La frase es de David Hockney y quizá explica mejor que cualquier biografía el centro de su obra. Hockney no solo pintaba paisajes, piscinas, retratos o árboles en flor. Pintaba una manera de mirar.
Ante la noticia de su muerte, me quedé pensando en la primera vez que vi una gran exposición suya. Fue hace algunos años, en el Metropolitan Museum of Art de Nueva York. Era una retrospectiva enorme, una de esas muestras que no se recorren: se atraviesan. Recuerdo especialmente las salas dedicadas a sus piscinas de Los Ángeles. Cuadros luminosos, aparentemente sencillos, donde el agua, la arquitectura, el sol y el silencio parecían formar parte de un mismo idioma.
Había algo profundamente conmovedor en esas escenas. No eran dramáticas. No necesitaban serlo. Una casa moderna, una silla, una alberca azul, una salpicadura suspendida en el aire. Elementos cotidianos, casi banales, convertidos en imagen inolvidable. Ahí entendí que la genialidad de Hockney no estaba solo en su dominio técnico, sino en su confianza absoluta para mirar lo ordinario como si fuera extraordinario.
Desde entonces seguí su obra con atención.

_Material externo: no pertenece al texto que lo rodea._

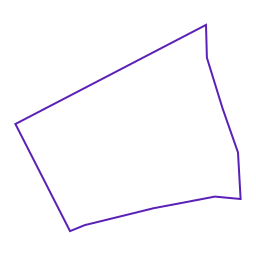 31, Ad Dawhah, Qatar
{"feature_id": "91078587B64948083253590", "entity_name": "31", "entity_type": "district", "adm_level": 2, "iso_a3": "QAT", "parent_name": "Qatar", "parent_adm1": "Ad Dawhah", "projection": "natural_earth1", "projection_center": [51.473, 25.343], "detail": "fine", "context": "isolated", "style": "outline", "palette": "violet", "viewbox_px": 256, "rotation_deg": 0, "n_neighbors": 0, "source": "geoboundaries", "source_scale": "gbopen_adm2", "svg_char_len": 277}
<svg xmlns="http://www.w3.org/2000/svg" viewBox="0 0 256 256"><path d="M15.4,124.0L70.0,231.1L84.8,225.1L153.7,208.2L214.9,196.6L239.5,198.9L239.9,199.0L240.6,199.0L238.0,152.5L222.5,108.2L206.9,57.7L206.0,24.9L15.4,124.0Z" fill="none" stroke="#5b21b6" stroke-width="2"/></svg>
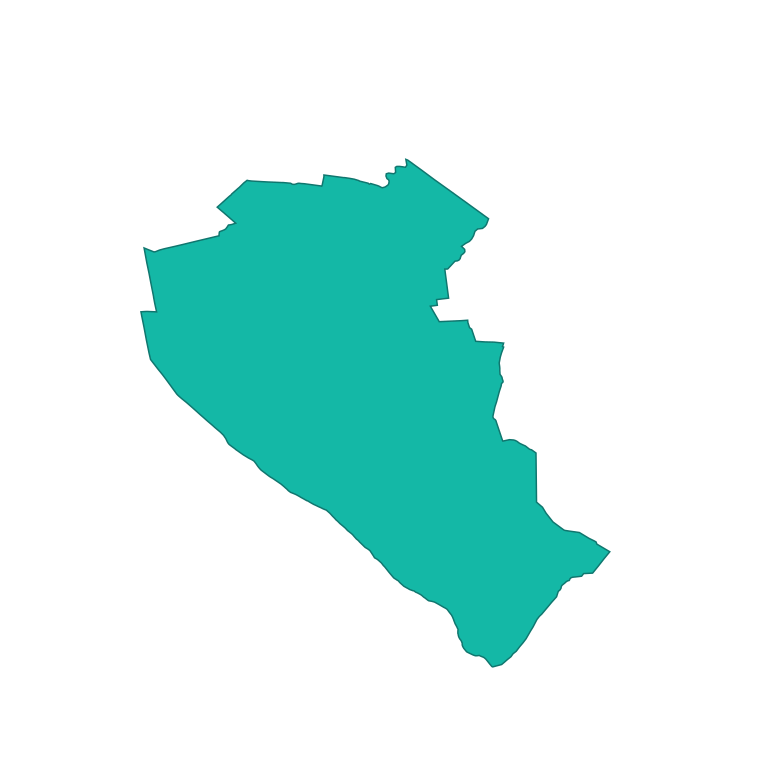 Piscolt, Satu Mare, Romania (Equal Earth projection), rotated 204°
{"feature_id": "2599482B22102589604948", "entity_name": "Piscolt", "entity_type": "district", "adm_level": 2, "iso_a3": "ROU", "parent_name": "Romania", "parent_adm1": "Satu Mare", "projection": "equal_earth", "projection_center": [22.262, 47.586], "detail": "fine", "context": "isolated", "style": "filled", "palette": "teal", "viewbox_px": 768, "rotation_deg": 204, "n_neighbors": 0, "source": "geoboundaries", "source_scale": "gbopen_adm2", "svg_char_len": 6147}
<svg xmlns="http://www.w3.org/2000/svg" viewBox="0 0 768 768"><g transform="rotate(204 384 384)"><path d="M608.3,477.7L596.2,474.1L584.9,470.6L587.4,468.3L588.1,467.7L589.7,466.6L590.6,466.1L590.8,465.9L591.1,463.8L591.7,461.2L592.6,459.9L594.3,458.1L595.6,456.9L596.0,456.4L596.2,455.9L596.1,455.4L595.9,454.8L595.6,453.8L595.0,452.3L604.4,445.1L613.3,438.3L625.1,429.2L631.0,424.7L639.7,418.2L643.5,415.1L646.5,412.0L647.8,411.1L655.0,410.8L658.5,410.7L653.3,403.1L649.8,398.0L648.7,396.5L643.5,389.3L638.1,381.5L630.2,370.3L629.8,369.6L626.3,364.5L621.1,357.4L630.0,353.9L632.2,352.8L635.4,351.1L633.0,347.6L626.1,337.9L618.8,327.3L611.3,316.8L607.2,311.4L596.4,305.6L590.1,302.4L587.4,300.9L584.7,299.4L580.0,296.7L578.4,295.8L576.0,294.4L574.1,293.3L569.2,290.5L567.5,289.8L566.0,289.3L564.3,288.8L563.0,288.4L557.4,286.9L552.1,285.3L538.7,281.0L535.4,280.0L532.0,278.9L529.4,278.1L524.3,276.6L520.6,275.4L516.8,274.3L514.0,273.5L509.3,271.7L508.9,271.3L506.7,270.0L505.9,269.4L503.7,267.5L502.6,266.7L501.6,266.1L500.6,265.7L495.7,264.6L493.4,264.1L493.1,263.9L484.4,262.2L484.0,262.1L477.8,261.3L473.3,261.0L471.4,260.7L469.1,259.5L465.8,257.5L464.1,256.6L461.7,255.5L460.6,255.2L455.1,253.9L451.7,253.1L450.1,252.8L446.7,252.4L445.1,252.1L441.2,251.4L439.0,251.0L437.4,250.7L435.3,250.1L433.6,249.6L431.5,248.9L430.1,248.5L427.9,247.6L425.2,247.0L423.5,247.1L419.9,247.2L418.3,247.1L415.8,246.9L413.6,246.6L411.0,246.4L407.0,246.0L406.6,246.1L406.4,246.2L403.3,245.8L399.3,245.4L397.0,245.4L394.2,245.3L390.9,245.3L389.4,245.2L388.2,245.2L385.7,245.3L385.2,245.3L384.7,245.1L380.8,243.9L377.0,242.2L374.1,241.1L373.2,240.6L372.4,240.3L370.6,239.8L370.1,239.6L368.8,239.1L367.6,238.6L364.0,237.6L360.7,236.6L357.7,235.3L356.8,235.1L353.3,234.2L352.3,233.9L351.4,233.6L348.9,232.4L348.2,232.1L346.7,231.4L346.3,231.2L344.6,230.8L344.0,230.6L343.2,230.3L342.2,229.8L340.0,229.0L335.2,227.2L334.5,227.0L333.4,226.9L331.8,226.7L330.5,226.4L329.4,226.2L328.8,225.9L323.8,222.7L322.0,221.4L321.1,221.3L319.5,221.2L318.6,221.0L317.7,220.8L316.8,220.5L314.6,219.8L313.7,219.5L311.8,218.5L310.8,217.9L309.9,217.6L308.9,217.2L307.2,216.3L306.6,216.0L303.0,214.1L298.5,211.9L296.6,211.0L295.8,210.7L295.0,210.6L293.5,210.4L292.1,210.1L291.0,210.1L289.6,209.4L288.2,208.8L286.3,208.2L285.0,207.8L284.2,207.5L283.5,207.3L280.2,207.0L278.6,206.9L278.1,206.8L276.9,206.7L275.5,206.8L273.6,206.9L272.6,207.2L271.7,207.0L270.1,206.7L269.0,206.8L266.1,206.6L265.0,206.5L263.8,206.3L263.1,206.1L261.9,205.7L260.4,205.3L259.5,205.2L258.4,204.9L256.4,204.4L255.4,204.2L254.8,204.2L252.0,204.9L249.3,205.3L248.9,205.3L244.1,204.9L238.6,204.3L236.8,204.2L235.3,204.0L234.2,203.6L232.0,202.3L228.4,200.4L226.6,199.0L226.0,198.4L224.5,197.0L224.0,196.4L223.7,196.1L221.7,194.1L221.0,193.5L220.0,192.8L219.4,192.3L218.5,191.6L217.4,190.6L217.1,190.4L216.6,190.0L216.4,189.6L216.1,188.6L215.6,187.4L215.3,186.7L215.0,186.1L214.6,185.7L213.8,184.5L212.9,183.4L211.8,182.5L211.2,182.0L210.6,181.7L210.0,181.4L209.3,181.0L208.8,180.6L207.3,179.2L207.1,178.9L206.6,177.8L206.0,176.9L204.9,175.9L203.5,174.9L202.1,174.2L199.7,173.0L199.0,172.9L196.6,172.8L192.3,172.7L190.8,172.8L189.7,173.0L188.5,173.6L186.5,174.8L185.9,174.7L184.6,174.7L182.2,174.8L181.0,174.7L178.9,174.0L177.7,173.4L173.7,171.3L170.6,169.8L169.6,169.8L162.4,175.6L161.1,178.3L159.2,182.4L157.1,186.5L156.4,190.0L154.5,193.6L153.2,199.2L151.8,203.9L150.6,209.0L149.6,218.6L149.5,219.1L149.0,222.9L148.5,231.1L147.5,235.1L146.3,237.9L143.7,246.9L142.1,252.6L139.8,259.8L140.4,264.9L140.3,265.8L139.5,267.3L139.2,269.2L139.6,271.0L139.6,272.0L139.3,272.9L138.9,273.7L137.8,275.8L137.3,277.1L136.4,278.5L136.1,279.0L135.4,279.4L135.0,279.7L134.8,280.5L134.9,281.2L134.8,281.9L134.6,282.4L134.3,283.1L133.1,284.2L130.3,285.8L128.1,287.1L126.1,288.3L125.3,288.8L124.5,292.0L116.5,296.1L114.1,305.0L112.0,313.5L109.5,322.6L124.4,324.3L126.1,326.0L128.6,326.2L134.1,326.4L145.1,327.8L155.2,324.9L159.3,323.8L160.4,323.8L173.5,326.7L183.4,331.9L189.1,335.9L196.6,338.1L217.1,382.8L222.4,383.9L224.4,383.6L229.6,384.9L232.1,384.9L236.1,385.0L239.2,385.7L241.0,385.8L242.7,385.6L246.7,384.2L252.2,380.2L252.4,380.2L265.7,394.7L266.4,395.5L266.5,395.7L267.3,396.3L268.0,396.7L269.1,396.8L270.5,397.5L271.0,398.1L271.4,399.0L271.7,400.3L273.4,408.4L273.9,413.3L275.6,424.1L276.2,429.9L276.8,432.1L276.8,432.4L276.3,433.4L276.2,433.8L276.1,434.3L276.3,434.8L276.7,435.4L277.9,436.6L279.0,438.2L280.5,439.2L281.9,440.0L283.6,443.2L284.6,445.5L285.5,447.1L287.3,450.0L288.7,455.9L289.3,460.4L289.7,466.4L291.0,466.4L291.2,469.1L291.4,469.9L291.4,470.0L300.5,467.0L308.9,463.5L317.6,460.3L326.2,469.7L328.8,470.3L332.4,474.3L333.5,476.3L339.3,473.2L358.9,463.4L373.3,473.9L367.3,477.6L370.3,482.5L359.9,488.7L375.2,513.7L372.7,514.9L372.3,515.6L372.1,516.4L369.1,525.1L367.1,526.3L365.9,527.7L365.4,529.5L365.6,530.4L365.8,533.1L364.4,535.7L363.9,537.7L364.5,538.8L365.1,539.8L369.2,541.3L366.6,545.7L364.0,549.0L362.9,552.0L362.5,555.9L363.0,560.5L361.5,563.7L357.3,566.2L355.8,569.1L355.3,571.3L355.7,577.5L390.2,584.8L402.2,587.3L421.2,591.2L436.8,594.7L453.4,598.2L455.4,598.1L452.1,593.2L452.6,590.7L455.3,590.0L458.3,589.1L460.9,587.9L461.8,586.5L459.5,582.1L460.0,580.8L460.7,580.0L465.5,578.6L467.4,577.0L466.8,574.8L465.9,573.9L464.8,572.8L464.1,572.7L463.6,572.6L462.6,572.2L462.3,571.9L461.7,571.1L461.5,570.2L461.2,569.3L461.2,569.0L461.2,567.8L461.5,567.1L462.6,565.2L463.1,564.5L463.6,564.0L464.5,563.3L465.2,562.7L466.4,562.5L467.9,562.6L469.0,562.7L470.9,562.6L477.8,561.7L478.5,560.6L479.9,560.8L480.1,561.0L489.0,559.4L489.3,559.5L489.6,559.6L494.5,559.0L499.0,557.9L504.0,556.5L504.9,556.1L523.9,550.5L523.2,549.0L522.7,546.7L521.4,540.6L521.4,539.4L522.1,539.3L538.4,534.5L541.1,533.5L542.8,533.0L543.5,532.7L544.1,532.4L544.5,532.1L546.0,530.7L546.9,530.0L547.5,529.7L548.1,529.5L548.6,529.3L549.3,529.2L549.9,529.3L551.0,529.4L551.9,529.1L557.8,527.1L560.2,526.1L573.1,521.0L583.7,517.0L587.7,515.5L590.7,514.6L591.9,514.4L593.8,510.8L596.0,505.2L596.2,504.7L596.9,503.3L600.4,495.7L600.7,494.3L601.5,492.9L601.6,492.7L608.3,477.7Z" fill="#14b8a6" stroke="#0f766e" stroke-width="1.5"/></g></svg>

Hockney tuvo una relación muy particular con el color. No lo usaba como adorno ni como recurso decorativo. El color, en él, era estructura emocional. Sus azules no solo representaban agua o cielo; construían una temperatura, una promesa, un estado de ánimo. Sus rosas, verdes, amarillos y naranjas no buscaban discreción. Tenían la valentía de existir plenamente. En un mundo donde tantas veces se confunde la sofisticación con la neutralidad, Hockney recordó que el color también puede ser inteligencia, libertad y profundidad.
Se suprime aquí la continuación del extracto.